# My Budgie Alex



## budgielove27 (Aug 30, 2018)

Hello there! As I mentioned in my introduction post, I have quite the older female budgie named Alex. She used to have a friend with her in the cage whose name was Robin, but he unfortunately passed away. She's been alone ever since, and although she seems content on her own, I've decided that I want to bond with her so she doesn't have to be alone anymore.

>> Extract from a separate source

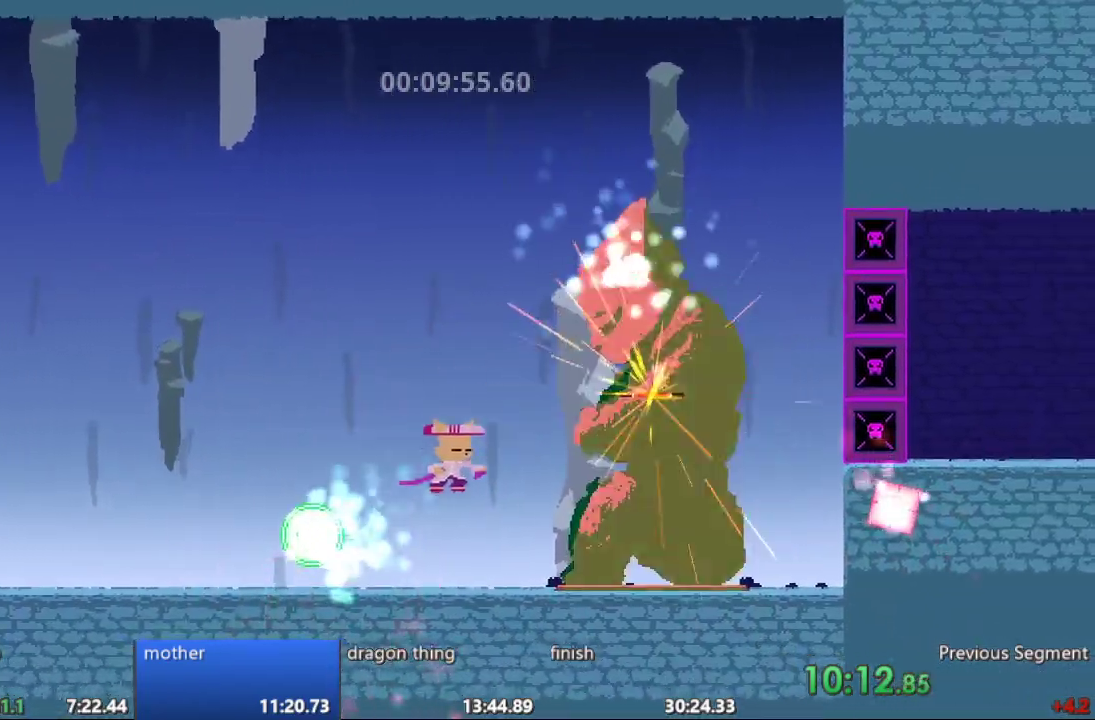
{"buttons": [], "events": [[483, "DPAD_RIGHT", "up"]]}
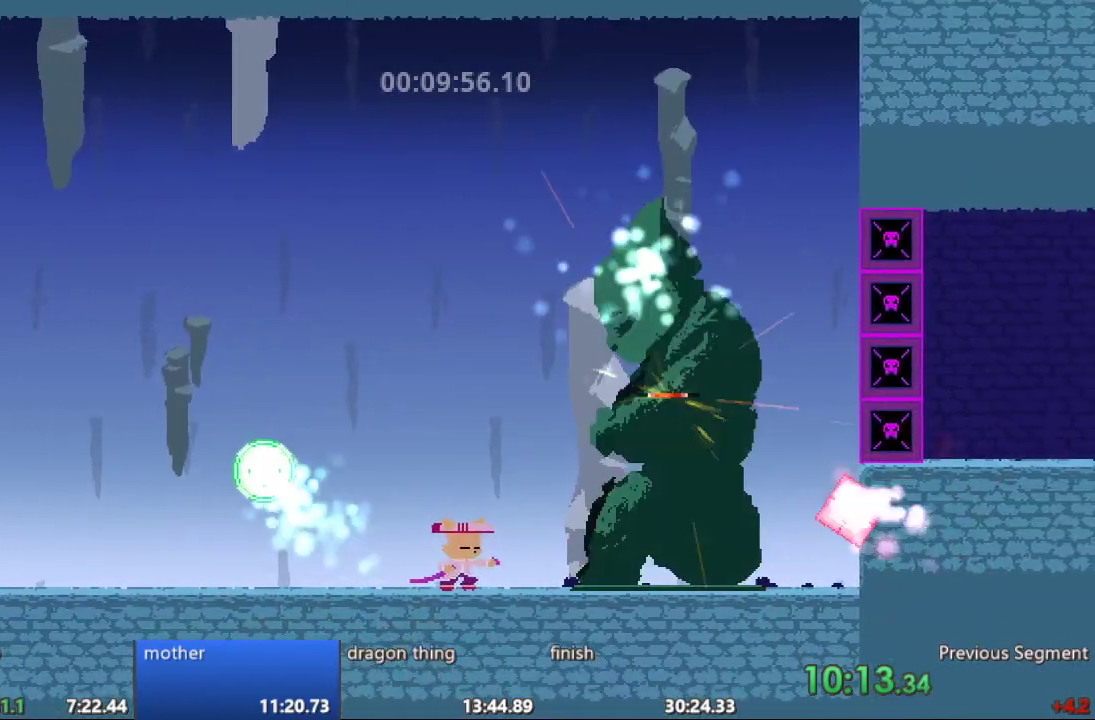
{"buttons": ["DPAD_RIGHT"], "events": [[217, "DPAD_LEFT", "down"], [350, "DPAD_LEFT", "up"], [383, "DPAD_RIGHT", "down"]]}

I started this process yesterday, and she already seems okay-ish with my hand outside her cage. I've been showing her my hand, and moving it around the outside for her to look at and get used to, but for some reason she sometimes very suddenly lurches in its direction and makes a small soft chirp noise. I think she's trying to bite it? Other than that, she doesn't run away from it anymore if it's outside her cage and moving slowly, and she ruffles her feathers and closes her eyes when I'm talking to her. I was told that that is a sign that they're relaxed and calm, which is a good thing... until she lurches and tries to bite me lol.

Anyways, I was just wondering if it's possible for a budgie to be territorial of their cage, and if so, how to solve that. And if it's not that, then I think she's seeing my hand as a threat. How do I show her that I mean no harm to her? Or am I doing something that she could be genuinely uncomfortable with? Any help would be much appreciated! :001_smile:

I uploaded a picture of her in the attachments, but it uploaded sideways. No idea why. :sad:


----------



## justmoira (Aug 29, 2014)

It's definitely possible she's defensive about her cage, especially if she's not used to a lot of human interaction. 
Have you read the stickies about taming a new bird? These will really help you with bonding with any bird, but especially those not used to human contact. I would definitely remove any mirrors though; she'll rather hang out with another 'bird' than a weirdo human. XD


----------



## budgielove27 (Aug 30, 2018)

She does have that little mirror, I will remove it to try and get her to bond with me more. I also want to move her into my bedroom, because that's where I'll spend most of my time after school goes back (doing homework and such). Maybe a scenery change will help her be less defensive.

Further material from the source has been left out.